Ticks have inhabited earth for around 140 million years and we have many types in Australia. Throughout the world, ticks carry more diseases than mosquitoes, harbouring a whole plethora of pathogens, parasites, bacteria and viruses that can cause yet-to-be identified diseases and illnesses.

Most tick-borne germs can be transmitted from humans to animals and from animals to humans. Some ticks feed on only one type of animal while others bite everything.

Although it hasn’t been found to contain B. burgdorferi, there may be other nasty organisms, including local spirochaetes, that it could transmit.
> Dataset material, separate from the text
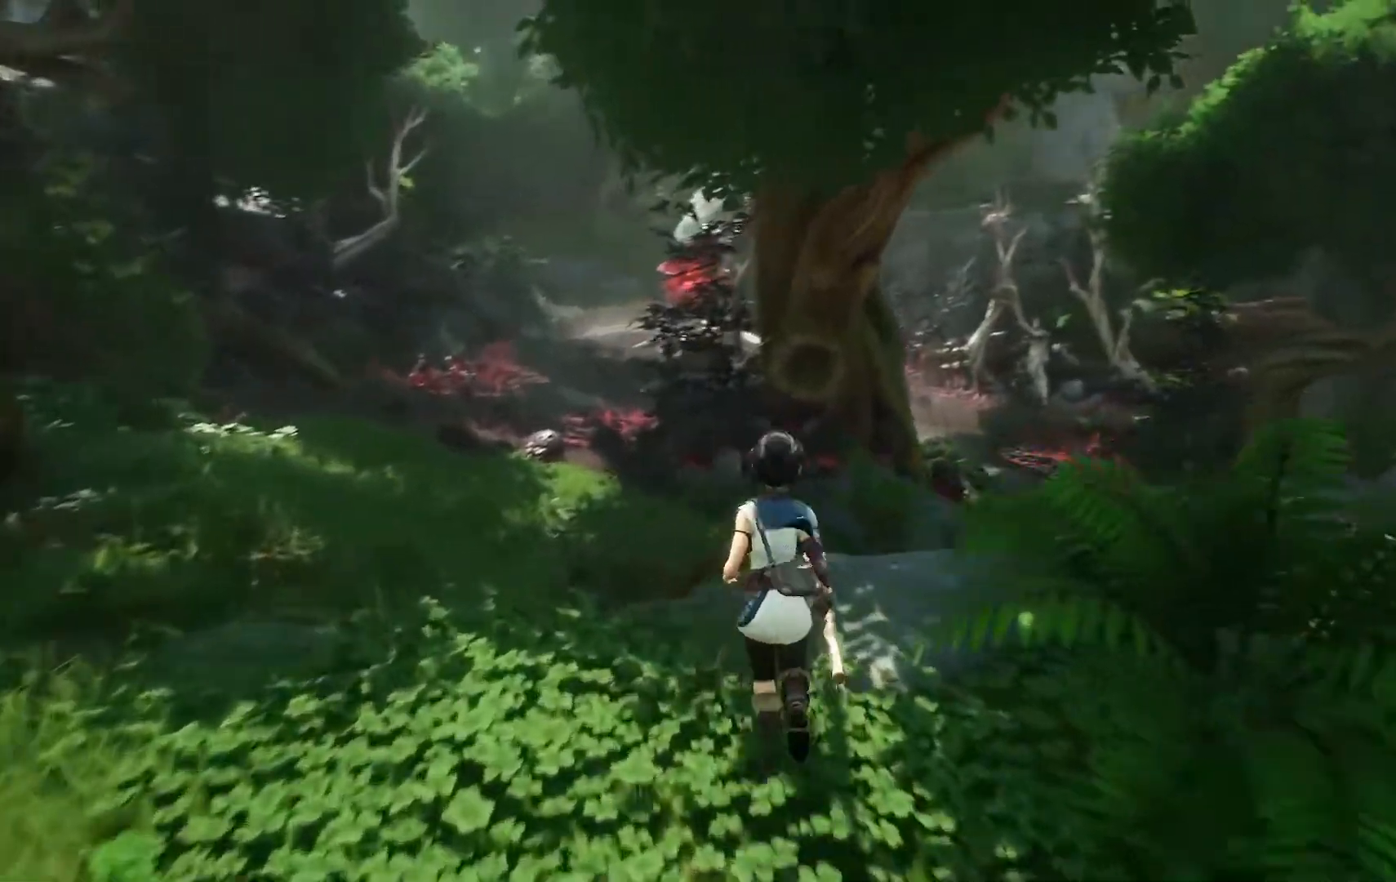
{"buttons": [], "left_stick": "up", "right_stick": "center"}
There are over 100 strains of Lyme borreliosis in the United States and 300 strains worldwide. It is likely that there are far more species of Borrelia than are currently identified and although they may not all cause disease, we are finding new species roughly every two years – including one recently identified in echidnas in 2017. Four species of borreliae have been identified to date in Australia. Testing and diagnosis has a difficult time keeping up with the new species and tick bite prevention must remain our central focus.

Preventing tick exposure or prolonged (more than 24 hours) attachment on a horse by clipping tall grasses, clearing shrubs and preventing the horse from entering the bush, can reduce the risk of infestation.
Topical sprays can be used when exposure to ticks is expected.

These are often recommended when adult ticks are noticeable in the late summer, autumn and the early part of winter. But infection with larval or nymphal stages should also be considered. If ticks are found on the horse, they should be identified and veterinary advice sought if a horse becomes unwell or develops a fever.